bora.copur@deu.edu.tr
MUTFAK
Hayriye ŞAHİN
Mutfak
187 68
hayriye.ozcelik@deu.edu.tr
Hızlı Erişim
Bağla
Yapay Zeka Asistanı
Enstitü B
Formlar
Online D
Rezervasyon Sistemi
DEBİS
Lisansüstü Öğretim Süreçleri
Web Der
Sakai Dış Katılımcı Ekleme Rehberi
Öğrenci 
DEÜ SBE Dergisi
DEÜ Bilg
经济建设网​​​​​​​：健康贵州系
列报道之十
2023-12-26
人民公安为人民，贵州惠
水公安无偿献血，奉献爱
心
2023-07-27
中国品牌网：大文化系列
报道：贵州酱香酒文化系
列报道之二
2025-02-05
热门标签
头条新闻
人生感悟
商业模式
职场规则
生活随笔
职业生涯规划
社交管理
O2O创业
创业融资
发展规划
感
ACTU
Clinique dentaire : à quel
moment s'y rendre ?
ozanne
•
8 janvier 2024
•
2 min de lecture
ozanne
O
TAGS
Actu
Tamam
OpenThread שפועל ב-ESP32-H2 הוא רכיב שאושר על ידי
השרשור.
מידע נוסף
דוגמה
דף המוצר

> **Work to complete**
Exactly as it stands, output the whole listing.

> **Response**
bora.copur@deu.edu.tr
MUTFAK
Hayriye ŞAHİN
Mutfak
187 68
hayriye.ozcelik@deu.edu.tr
Hızlı Erişim
Bağla
Yapay Zeka Asistanı
Enstitü B
Formlar
Online D
Rezervasyon Sistemi
DEBİS
Lisansüstü Öğretim Süreçleri
Web Der
Sakai Dış Katılımcı Ekleme Rehberi
Öğrenci 
DEÜ SBE Dergisi
DEÜ Bilg
经济建设网​​​​​​​：健康贵州系
列报道之十
2023-12-26
人民公安为人民，贵州惠
水公安无偿献血，奉献爱
心
2023-07-27
中国品牌网：大文化系列
报道：贵州酱香酒文化系
列报道之二
2025-02-05
热门标签
头条新闻
人生感悟
商业模式
职场规则
生活随笔
职业生涯规划
社交管理
O2O创业
创业融资
发展规划
感
ACTU
Clinique dentaire : à quel
moment s'y rendre ?
ozanne
•
8 janvier 2024
•
2 min de lecture
ozanne
O
TAGS
Actu
Tamam
OpenThread שפועל ב-ESP32-H2 הוא רכיב שאושר על ידי
השרשור.
מידע נוסף
דוגמה
דף המוצר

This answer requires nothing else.